Extract to read =
Four months ago, Abolaji Odunjo made a fundamental change to his business selling mobile phones in a bustling street market in Lagos: He started paying his suppliers in bitcoin.
Odunjo sources handsets and accessories from China and the United Arab Emirates. His Chinese suppliers asked to be paid in the cryptocurrency, he said, for speed and convenience.
The shift has boosted his profits, as he no longer has to buy dollars using the Nigerian naira or shell out fees to money-transfer firms. It is also one example of how, in Africa, bitcoin — the original and biggest cryptocurrency — is finding the practical use that it has largely failed to elsewhere.
“Bitcoin helped to protect my business against the currency devaluation, and enabled me to grow at the same time,” Odunjo said from his two-by-eight metre shop.
“You don’t have to pay charges, you don’t have to buy dollars,” the 30-year-old said, raising his voice above the sound of loud haggling and the honking horns of scooters.
Odunjo is one of many people at the heart of a quiet bitcoin boom in Africa, driven by payments from small businesses as well as remittances sent home from migrant workers, according to data shared exclusively with Reuters and interviews with around 20 bitcoin users and five cryptocurrency exchanges.
Leap in transfers
Monthly cryptocurrency transfers to and from Africa of under US$10 000 — typically made by individuals and small businesses — jumped more than 55% in a year to reach $316-million in June, the data from US blockchain research firm Chainalysis shows.

Given data =
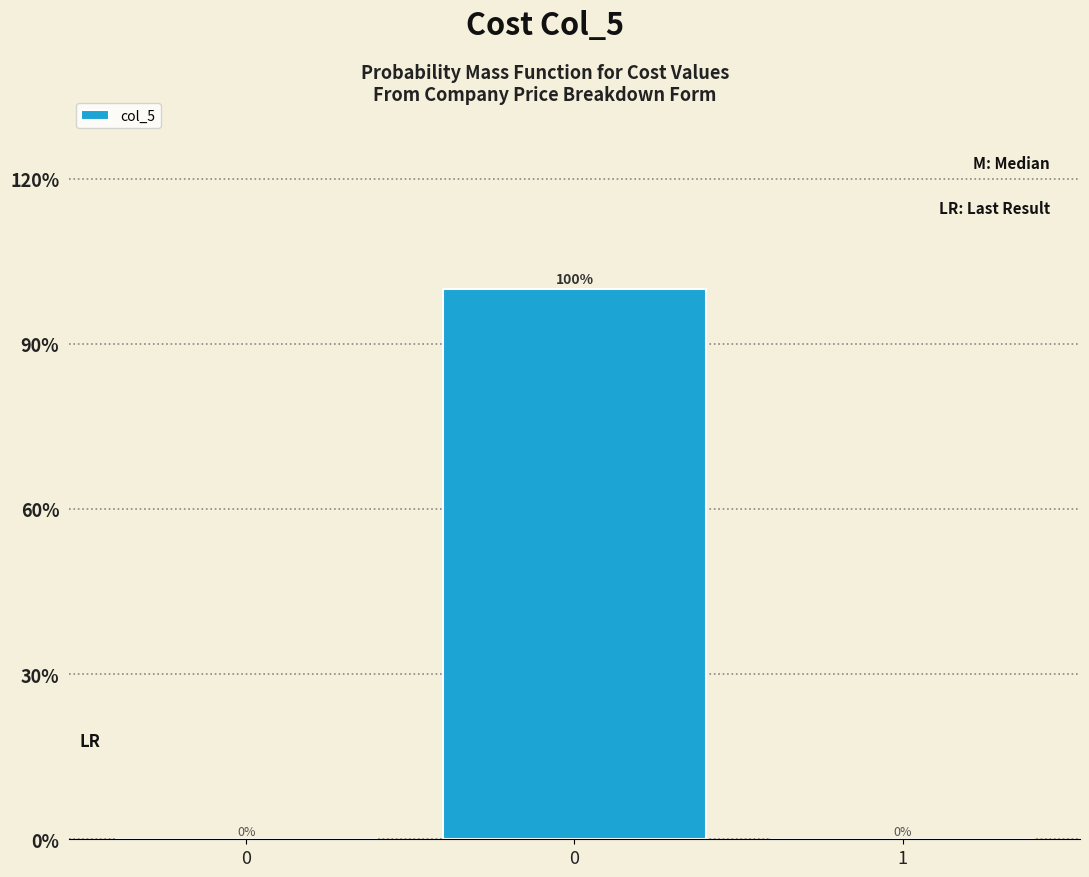

Count the number of values greater than 0.

1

What you will do =
• A. According to the article on bitcoin in Africa, why did Odunjo's profits rise after he began paying his suppliers in bitcoin? Answer in one to three sentences.
• B. Please print everything in the bitcoin article from "Leap in transfers" down to "firm Chainalysis shows.".

Results =
• A. His profits rose because he no longer had to buy dollars with the Nigerian naira. He also no longer had to pay fees to money-transfer firms.

• B.
Leap in transfers
Monthly cryptocurrency transfers to and from Africa of under US$10 000 — typically made by individuals and small businesses — jumped more than 55% in a year to reach $316-million in June, the data from US blockchain research firm Chainalysis shows.